» **Reading text**
╭──

Step 3: Individual Cloning
[0291] The PCR primers are rearrayed and individually clone the
remaining promoters that are unable to be cloned in the previous 2
rounds, in addition to the promoters for which alternative
restriction enzyme pairs or blunt clone due to their
incompatibility with our 3 primary restriction sites are used. Many
of the promoters that are not cloned in the pooling strategy
represent PCR failures, therefore each PCR reaction is run on a
high-throughput slab gel to identify the failed PCRs that are not
worth pursuing. The successful PCR reactions are then rearrayed and
purified individually in 96-well format in less than a week to
avoid decreases in cloning efficiency. Finally, the same steps of
digestion, ligation, and transformation are preformed, only on each
fragment individually in 96-well format.
[0292] 3) Large-Scale Functional Promoter Assay
[0293] This example provides a preferred embodiment of the method
illustrated in FIG. 11B.
[0294] After all of the promoters in the human genome are cloned, a
non-redundant set of promoter-containing plasmids (along with the
negative controls) are mass-produced in E. coli, purified, diluted
to the same concentration (50 ng/ul), and stored in 96-well blocks
(2 ml/well). Using a liquid handling robot, 50 ng of each plasmid
is re-arrayed into multiple sets of 60 384-well plates. An optional
step is to also add 10 ng of the same transfection control plasmid
to each well. The transfection control plasmid has a ubiquitous
promoter that drives a different reporter than the one used on the
experimental promoter plasmid. Each plate contains a column (16
wells) of plate normalization constructs (PNC). The set of PNC
comprises 8 positive control fragments spanning a range of promoter
strengths and 8 negative control fragments. The plasmid DNAs are
dried in each well and stored for subsequent applications.
[0295] The large-scale plasmid delivery to living cells can be
performed using one of the following approaches:
[0296] Approach 1--High-throughput conventional transient
transfection: Resuspend plasmids in a transfection reagent mix
including a lipofection reagent such as Fugene (Roche) and
serum-free media. The transfection reagent forms liposomal
complexes with the plasmid DNA and is then ready to be added to
tissue culture cells growing in 384-well plates.
[0297] Approach 2--High-throughput reverse transfection:
Alternatively, resuspend plasmids in a transfection reagent mix
similar to that described above but also including a liquefied
matrix of either glycerin or agar. Next, deposit this transfection
mixture to the bottom of an empty 384-well tissue culture plate and
allow it to solidify in the matrix. Then, living cells can be
plated on top of this transfection matrix and the cells will take
up the promoter plasmids that are contained in the matrix. Details
of reverse transfection of cDNAs are described in U.S. Pat. Nos.
6,544,790; 6,670,129; 6,951,757; and U.S. application Ser. Nos.
09/817,003; and 10/379,130, all of which are incorporated herein by
reference in their entireties for all purposes.

╰──

» **Information provided**
╭──

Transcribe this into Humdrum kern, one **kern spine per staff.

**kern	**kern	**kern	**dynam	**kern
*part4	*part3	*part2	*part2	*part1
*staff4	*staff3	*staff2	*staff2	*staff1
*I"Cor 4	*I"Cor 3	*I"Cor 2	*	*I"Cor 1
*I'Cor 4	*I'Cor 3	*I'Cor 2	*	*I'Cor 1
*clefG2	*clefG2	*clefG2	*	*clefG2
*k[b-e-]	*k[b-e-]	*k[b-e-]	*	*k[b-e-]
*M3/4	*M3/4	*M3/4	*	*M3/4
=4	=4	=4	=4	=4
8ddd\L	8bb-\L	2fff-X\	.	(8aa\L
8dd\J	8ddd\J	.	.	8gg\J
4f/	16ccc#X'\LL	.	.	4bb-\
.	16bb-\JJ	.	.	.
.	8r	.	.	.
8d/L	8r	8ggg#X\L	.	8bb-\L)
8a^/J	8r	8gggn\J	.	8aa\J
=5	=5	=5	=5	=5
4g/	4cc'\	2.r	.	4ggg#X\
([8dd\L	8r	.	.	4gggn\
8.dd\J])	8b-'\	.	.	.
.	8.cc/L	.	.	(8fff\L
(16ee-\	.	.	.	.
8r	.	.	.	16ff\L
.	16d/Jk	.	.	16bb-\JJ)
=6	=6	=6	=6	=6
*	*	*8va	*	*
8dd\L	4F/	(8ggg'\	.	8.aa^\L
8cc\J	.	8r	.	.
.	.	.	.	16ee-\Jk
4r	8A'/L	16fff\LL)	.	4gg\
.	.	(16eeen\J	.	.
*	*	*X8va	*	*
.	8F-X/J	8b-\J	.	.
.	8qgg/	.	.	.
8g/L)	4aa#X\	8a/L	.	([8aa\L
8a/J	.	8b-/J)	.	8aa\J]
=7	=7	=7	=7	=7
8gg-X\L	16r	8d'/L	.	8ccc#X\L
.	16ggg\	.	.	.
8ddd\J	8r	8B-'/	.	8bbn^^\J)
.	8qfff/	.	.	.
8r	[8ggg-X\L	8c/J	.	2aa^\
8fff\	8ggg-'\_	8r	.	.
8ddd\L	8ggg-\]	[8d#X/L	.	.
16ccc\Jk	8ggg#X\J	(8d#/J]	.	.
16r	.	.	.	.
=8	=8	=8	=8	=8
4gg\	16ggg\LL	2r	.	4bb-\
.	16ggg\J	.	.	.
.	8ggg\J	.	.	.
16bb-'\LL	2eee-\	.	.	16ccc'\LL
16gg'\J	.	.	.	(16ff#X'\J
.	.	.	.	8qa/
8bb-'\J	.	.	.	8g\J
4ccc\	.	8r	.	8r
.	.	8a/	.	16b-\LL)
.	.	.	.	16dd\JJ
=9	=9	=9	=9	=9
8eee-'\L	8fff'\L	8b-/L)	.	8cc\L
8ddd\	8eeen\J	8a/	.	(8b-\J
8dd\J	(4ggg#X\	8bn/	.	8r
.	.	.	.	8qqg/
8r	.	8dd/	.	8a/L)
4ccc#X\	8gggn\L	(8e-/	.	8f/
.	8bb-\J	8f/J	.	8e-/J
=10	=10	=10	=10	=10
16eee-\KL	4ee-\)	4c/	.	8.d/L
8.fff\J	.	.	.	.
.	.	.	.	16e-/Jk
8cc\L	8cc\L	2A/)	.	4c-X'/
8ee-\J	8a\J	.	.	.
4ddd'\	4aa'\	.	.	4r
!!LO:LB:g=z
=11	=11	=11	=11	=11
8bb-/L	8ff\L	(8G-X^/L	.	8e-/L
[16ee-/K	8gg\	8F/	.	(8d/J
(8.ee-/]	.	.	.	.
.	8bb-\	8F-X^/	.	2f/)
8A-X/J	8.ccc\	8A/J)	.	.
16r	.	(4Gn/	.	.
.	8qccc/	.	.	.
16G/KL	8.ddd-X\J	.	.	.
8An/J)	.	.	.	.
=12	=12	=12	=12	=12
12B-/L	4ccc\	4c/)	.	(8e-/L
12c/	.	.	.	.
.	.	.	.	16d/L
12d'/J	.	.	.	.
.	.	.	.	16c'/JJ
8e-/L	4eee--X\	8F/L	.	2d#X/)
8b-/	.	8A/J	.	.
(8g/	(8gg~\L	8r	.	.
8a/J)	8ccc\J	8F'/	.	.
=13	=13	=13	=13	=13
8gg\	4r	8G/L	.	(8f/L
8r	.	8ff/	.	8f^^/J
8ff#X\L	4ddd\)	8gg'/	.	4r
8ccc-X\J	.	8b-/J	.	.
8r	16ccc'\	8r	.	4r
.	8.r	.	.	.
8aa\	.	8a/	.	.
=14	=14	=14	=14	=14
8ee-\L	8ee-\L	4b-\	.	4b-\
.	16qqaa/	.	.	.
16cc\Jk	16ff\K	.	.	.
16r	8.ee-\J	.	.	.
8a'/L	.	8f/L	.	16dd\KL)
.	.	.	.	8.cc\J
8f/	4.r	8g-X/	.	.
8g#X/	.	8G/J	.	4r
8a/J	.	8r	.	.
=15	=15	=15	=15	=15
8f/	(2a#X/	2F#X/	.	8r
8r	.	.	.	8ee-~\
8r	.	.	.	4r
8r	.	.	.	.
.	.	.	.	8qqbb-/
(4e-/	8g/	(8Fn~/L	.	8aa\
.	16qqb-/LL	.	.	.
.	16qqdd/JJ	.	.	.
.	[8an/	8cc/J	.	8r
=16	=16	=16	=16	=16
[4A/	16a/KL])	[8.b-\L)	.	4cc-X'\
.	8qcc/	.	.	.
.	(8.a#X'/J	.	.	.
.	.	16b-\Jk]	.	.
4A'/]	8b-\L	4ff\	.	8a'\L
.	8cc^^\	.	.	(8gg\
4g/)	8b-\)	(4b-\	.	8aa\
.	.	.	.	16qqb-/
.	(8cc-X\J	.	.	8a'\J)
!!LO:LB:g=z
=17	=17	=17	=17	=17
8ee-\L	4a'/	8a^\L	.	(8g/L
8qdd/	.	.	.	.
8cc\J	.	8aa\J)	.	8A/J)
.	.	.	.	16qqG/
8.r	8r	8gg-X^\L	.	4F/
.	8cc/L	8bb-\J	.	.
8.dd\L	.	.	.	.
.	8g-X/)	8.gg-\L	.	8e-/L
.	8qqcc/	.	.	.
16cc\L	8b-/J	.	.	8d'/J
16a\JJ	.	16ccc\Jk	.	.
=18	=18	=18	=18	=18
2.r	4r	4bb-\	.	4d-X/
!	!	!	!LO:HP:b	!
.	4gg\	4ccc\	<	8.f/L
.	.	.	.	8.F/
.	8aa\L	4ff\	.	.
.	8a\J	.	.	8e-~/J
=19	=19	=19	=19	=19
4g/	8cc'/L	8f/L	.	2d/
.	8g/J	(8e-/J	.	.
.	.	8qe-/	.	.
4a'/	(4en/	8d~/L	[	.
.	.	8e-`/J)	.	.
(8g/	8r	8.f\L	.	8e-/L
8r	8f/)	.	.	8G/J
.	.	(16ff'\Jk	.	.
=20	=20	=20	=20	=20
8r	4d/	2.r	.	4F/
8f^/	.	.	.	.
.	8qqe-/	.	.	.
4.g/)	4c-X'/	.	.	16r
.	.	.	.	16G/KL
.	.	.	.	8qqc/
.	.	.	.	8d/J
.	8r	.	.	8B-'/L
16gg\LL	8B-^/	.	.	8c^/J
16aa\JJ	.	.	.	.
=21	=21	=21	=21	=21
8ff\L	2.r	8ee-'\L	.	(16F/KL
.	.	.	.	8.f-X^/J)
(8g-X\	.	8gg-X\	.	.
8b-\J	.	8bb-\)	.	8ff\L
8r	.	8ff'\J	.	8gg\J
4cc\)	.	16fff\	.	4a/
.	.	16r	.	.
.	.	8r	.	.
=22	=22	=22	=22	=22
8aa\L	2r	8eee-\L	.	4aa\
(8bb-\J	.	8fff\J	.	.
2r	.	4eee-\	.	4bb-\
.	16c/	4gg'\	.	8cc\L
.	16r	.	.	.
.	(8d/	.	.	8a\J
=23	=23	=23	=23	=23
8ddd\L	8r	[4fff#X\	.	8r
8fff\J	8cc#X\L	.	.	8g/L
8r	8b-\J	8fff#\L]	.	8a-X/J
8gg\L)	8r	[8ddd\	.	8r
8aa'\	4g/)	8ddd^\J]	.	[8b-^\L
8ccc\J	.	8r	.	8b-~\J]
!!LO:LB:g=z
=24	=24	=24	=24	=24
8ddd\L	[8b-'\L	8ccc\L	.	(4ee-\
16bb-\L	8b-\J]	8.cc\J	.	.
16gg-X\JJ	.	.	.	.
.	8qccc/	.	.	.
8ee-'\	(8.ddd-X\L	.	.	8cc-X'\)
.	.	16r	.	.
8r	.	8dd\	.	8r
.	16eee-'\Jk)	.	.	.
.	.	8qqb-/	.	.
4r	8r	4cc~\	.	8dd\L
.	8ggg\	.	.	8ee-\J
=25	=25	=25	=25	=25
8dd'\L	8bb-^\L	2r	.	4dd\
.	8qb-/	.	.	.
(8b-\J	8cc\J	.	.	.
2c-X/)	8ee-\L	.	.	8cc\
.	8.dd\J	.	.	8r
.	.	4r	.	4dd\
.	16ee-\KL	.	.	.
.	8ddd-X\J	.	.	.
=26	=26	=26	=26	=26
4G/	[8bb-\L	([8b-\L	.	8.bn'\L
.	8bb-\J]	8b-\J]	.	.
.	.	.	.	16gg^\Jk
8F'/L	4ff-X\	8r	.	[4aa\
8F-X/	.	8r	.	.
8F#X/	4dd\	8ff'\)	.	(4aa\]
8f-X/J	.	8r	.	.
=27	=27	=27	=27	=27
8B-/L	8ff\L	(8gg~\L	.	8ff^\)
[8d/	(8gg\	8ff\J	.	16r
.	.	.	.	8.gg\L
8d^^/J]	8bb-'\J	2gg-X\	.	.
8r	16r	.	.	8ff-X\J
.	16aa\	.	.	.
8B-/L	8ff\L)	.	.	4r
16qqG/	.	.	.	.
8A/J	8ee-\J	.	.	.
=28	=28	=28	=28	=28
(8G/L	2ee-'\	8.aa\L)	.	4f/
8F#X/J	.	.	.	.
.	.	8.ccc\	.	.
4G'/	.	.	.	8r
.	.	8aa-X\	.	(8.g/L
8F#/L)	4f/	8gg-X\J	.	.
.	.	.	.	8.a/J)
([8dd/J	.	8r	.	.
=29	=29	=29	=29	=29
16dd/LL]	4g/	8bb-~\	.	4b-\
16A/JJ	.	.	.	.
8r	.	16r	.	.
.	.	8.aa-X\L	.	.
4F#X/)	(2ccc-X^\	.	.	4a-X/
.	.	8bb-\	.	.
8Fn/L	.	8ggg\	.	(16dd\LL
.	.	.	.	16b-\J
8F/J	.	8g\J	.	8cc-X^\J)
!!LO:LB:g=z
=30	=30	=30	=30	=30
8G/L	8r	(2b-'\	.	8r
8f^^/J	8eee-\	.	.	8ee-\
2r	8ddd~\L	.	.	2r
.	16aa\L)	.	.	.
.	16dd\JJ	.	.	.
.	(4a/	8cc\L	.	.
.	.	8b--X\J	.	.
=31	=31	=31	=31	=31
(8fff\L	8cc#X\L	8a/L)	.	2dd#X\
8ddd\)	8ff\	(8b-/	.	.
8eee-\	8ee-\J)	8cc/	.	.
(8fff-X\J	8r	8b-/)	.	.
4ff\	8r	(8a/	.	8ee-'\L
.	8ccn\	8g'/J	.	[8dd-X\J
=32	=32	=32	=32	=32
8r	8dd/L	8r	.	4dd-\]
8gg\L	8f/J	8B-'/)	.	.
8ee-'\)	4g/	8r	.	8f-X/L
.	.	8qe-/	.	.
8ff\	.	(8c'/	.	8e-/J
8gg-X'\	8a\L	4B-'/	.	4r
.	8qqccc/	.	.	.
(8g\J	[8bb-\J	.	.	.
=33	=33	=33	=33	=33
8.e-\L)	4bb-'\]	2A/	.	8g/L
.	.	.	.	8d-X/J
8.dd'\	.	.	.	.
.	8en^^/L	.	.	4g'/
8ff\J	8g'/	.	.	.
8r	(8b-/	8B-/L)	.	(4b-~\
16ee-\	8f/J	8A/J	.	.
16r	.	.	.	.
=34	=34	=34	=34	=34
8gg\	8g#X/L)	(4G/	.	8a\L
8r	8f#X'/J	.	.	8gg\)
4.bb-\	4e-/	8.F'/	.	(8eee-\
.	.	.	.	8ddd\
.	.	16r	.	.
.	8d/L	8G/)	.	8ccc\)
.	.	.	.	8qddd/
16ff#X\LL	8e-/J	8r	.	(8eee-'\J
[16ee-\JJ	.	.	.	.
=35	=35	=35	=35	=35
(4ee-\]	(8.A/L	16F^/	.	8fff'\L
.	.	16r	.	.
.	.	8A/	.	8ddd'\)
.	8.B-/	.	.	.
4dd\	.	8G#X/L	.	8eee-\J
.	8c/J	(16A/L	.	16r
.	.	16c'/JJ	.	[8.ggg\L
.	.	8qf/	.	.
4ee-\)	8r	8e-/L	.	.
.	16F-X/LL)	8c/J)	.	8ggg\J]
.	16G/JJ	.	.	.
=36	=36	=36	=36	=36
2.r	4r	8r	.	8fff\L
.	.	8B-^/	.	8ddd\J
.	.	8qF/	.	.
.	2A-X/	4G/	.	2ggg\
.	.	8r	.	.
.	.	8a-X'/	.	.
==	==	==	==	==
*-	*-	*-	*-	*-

╰──

» **Study questions**
1. In the promoter cloning text, to what concentration are the purified promoter-containing plasmids diluted before storage?
2. Extend the promoter cloning text beyond its final sentence, keeping its style.

» **Answers for each item**
1. They are diluted to 50 ng/ul.

2.
[0298] Once the plasmids from the library have been delivered to
cells in one of the ways described above, they must be given 24-48
hours to allow time for expression of the reporter gene. The
experiment may also include a change in experimental condition such
as addition of a compound or change in the environment. After there
has been sufficient amount of time for the expression of the
reporter gene, the level of the reporter product is measured either
by the addition of the appropriate substrate (for luminescent
reporters) or by excitation by the appropriate wavelength of light
(for fluorescent reporters). The substrate for the luminescent
reporters (for both the experimental plasmid and transfection
control plasmid if it is used) is delivered either to living cells
or by lysing the cells in each well with a lysis buffer and mixing
the substrate with the cell extract. The last step is to read the
signal produced in each well (by each reporter) by the appropriate
device (luminometer or fluorometer).
4) Data Analysis for Large-scale Functional Promoter Assay
[0299] This example provides a preferred embodiment of the method
illustrated in FIG. 12B.
[0300] Once the raw data has been collected, the first step is to
normalize based on the transfection control if a transfection
control plasmid has been used by calculating the ratio of
experimental signal divided by the transfection control signal.
Then average any replicate transfections that have been
performed.
[0301] The next step is to normalize for any plate-to-plate
variation using the plate normalization constructs (PNC). The mean
signal and standard deviation is calculated for each of the 16
individual constructs across all of the plates in the PNC and then
calculate the signal difference of each construct from the mean for
each plate. The difference for each construct is normalized by
dividing by the standard deviation of that construct. This
normalization is necessary to correct for the larger variances of
the positive control fragments in the PNC that are due to larger
absolute values. Then the 16 normalized differences in each plate
are averaged together to derive a plate normalization factor, and
it factor is used to normalize the data for each plate. This
ultimately produces a normalized raw promoter activity value for
each promoter.
[0302] The normalized raw promoter values are most relevant in the
context of the negative control fragments. Therefore, the next step
is to measure the distribution of the values of the negative
control fragments and express each promoter value in terms of the
mean and standard deviation of the distribution of the negative
controls. This results in a Z-score value for each promoter that is
calculated as [(raw promoter activity-mean of negative
controls)/standard deviation of the negative controls]. This
Z-score-based analysis allows for better comparison of data between
experiments because it takes into account the variance in the
distribution of the negative control values. Z-score measure of
promoter activity takes into account the variance of cell lines and
corrects for it.
Example 3
Assay for Determining DNA Methylation Status Genome-Wide
[0303] This example provides a preferred embodiment of the method
for determining DNA methylation illustrated in FIG. 13. The process
is as follows.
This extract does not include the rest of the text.